Gli esperti dell'agenzia australiana, in collaborazione con le università di Wollongong, Auckland e la Monash University, tutte in Australia, hanno confrontato i dati relativi agli abbonamenti di telefonia mobile, quelli derivati da indagini statistiche e da altri studi, sempre riguardo la diffusione dei cellulari nell'isola, con le diagnosi di tumore cerebrale. La prevalenza dell'uso dei telefonini è stata considerata una misura della quantità di radiofrequenze cui si è esposti e non si è tenuto conto delle novità tecnologiche che hanno invece ridotto la potenza delle emissioni di radiazioni e permesso di far trascorrere meno tempo con il telefono all'orecchio.

L'arco temporale di riferimento è stato diviso in tre periodi: dal 1982 al 1992, dal 1993 al 2002, dal 2003 al 2013. In questi trent'anni sono state rilevate 16.825 diagnosi tumorali, dal glioma (tumori del sistema nervoso centrale, i più diffusi), al glioblastoma (la forma di neoplasia più aggressiva) al meningioma.

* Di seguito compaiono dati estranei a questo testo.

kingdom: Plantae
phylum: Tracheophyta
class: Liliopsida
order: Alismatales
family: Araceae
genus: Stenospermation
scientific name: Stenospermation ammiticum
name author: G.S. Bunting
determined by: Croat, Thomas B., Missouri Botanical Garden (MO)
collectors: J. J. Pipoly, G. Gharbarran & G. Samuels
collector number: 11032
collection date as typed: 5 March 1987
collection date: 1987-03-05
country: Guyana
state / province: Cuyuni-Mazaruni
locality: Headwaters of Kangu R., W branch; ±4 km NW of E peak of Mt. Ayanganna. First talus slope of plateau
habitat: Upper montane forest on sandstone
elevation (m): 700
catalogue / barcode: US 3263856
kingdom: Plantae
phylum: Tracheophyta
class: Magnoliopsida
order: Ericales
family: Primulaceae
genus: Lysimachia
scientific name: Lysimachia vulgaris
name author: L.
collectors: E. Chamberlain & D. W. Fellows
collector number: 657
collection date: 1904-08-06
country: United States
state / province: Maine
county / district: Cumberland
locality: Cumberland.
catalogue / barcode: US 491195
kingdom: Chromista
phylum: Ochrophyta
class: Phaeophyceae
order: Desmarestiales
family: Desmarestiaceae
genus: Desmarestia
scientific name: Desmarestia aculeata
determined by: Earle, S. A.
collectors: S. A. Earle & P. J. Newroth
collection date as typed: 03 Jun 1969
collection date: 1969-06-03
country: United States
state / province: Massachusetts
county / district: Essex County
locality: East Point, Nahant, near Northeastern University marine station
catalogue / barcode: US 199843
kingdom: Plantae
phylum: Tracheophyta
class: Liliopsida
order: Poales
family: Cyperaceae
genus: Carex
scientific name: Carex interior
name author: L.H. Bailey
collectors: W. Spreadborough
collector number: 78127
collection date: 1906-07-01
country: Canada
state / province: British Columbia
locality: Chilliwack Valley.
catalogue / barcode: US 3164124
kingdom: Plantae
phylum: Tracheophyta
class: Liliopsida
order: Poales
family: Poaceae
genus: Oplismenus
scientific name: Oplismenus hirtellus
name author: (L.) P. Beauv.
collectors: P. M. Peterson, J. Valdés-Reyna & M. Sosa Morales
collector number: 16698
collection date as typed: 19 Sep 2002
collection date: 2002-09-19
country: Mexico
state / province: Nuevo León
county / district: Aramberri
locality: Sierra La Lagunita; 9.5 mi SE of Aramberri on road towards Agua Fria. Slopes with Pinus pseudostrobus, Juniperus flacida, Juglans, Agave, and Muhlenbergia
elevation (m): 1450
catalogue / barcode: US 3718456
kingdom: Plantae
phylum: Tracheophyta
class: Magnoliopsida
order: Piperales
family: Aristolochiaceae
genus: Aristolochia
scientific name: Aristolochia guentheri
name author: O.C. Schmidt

Come ridurre la dose di radiazioni dai telefonini

Cosa hanno visto i ricercatori? Che in Australia i tassi generali di tumore sono rimasti stabili, senza incremento se messi a confronto con l'aumento dell'utilizzo di telefoni cellulari, in particolare a partire dal 2003. Solo i tassi di glioblastoma sono aumentati ma nel periodo tra il 1993 e il 2002, un dato attribuibile – sottolineano gli autori dello studio – al miglioramento delle tecniche diagnostiche e dell'imaging a risonanza magnetica. Inoltre dal 2003 non c'è stato alcun incremento dei tumori al cervello localizzati nel lobo temporale, l'area più esposta alle radiazioni.

 

La ricerca arriva dunque a conclusioni diverse da altri studi che hanno mostrato una debole associazione tra l'utilizzo molto intenso dei telefonini e i tumori cerebrali. Se quest'associazione fosse vera – aggiunge il team di ricerca – allora i tassi di tumore sarebbero maggiori di quelli osservati. In Australia, secondo i dati delle autorità per le telecomunicazioni, oltre il 90% della popolazione usa i cellulari. I risultati dello studio sono, come riferiscono i suoi autori, in linea con i dati di altri Paesi.

 

Per chi dovesse essere preoccupato circa l'esposizione alle radiazioni è possibile mettere in atto delle azioni con cui ridurla: mandare messaggi invece che telefonare, limitare la durata delle conversazioni, usare i dispositivi che permettono di aumentare la distanza con il telefono, come bluetooth o auricolari, chiamare solo se la ricezione è buona poiché laddove c'è meno campo il telefono deve aumentare l'emissione di radiofrequenze per comunicare con la stazione base.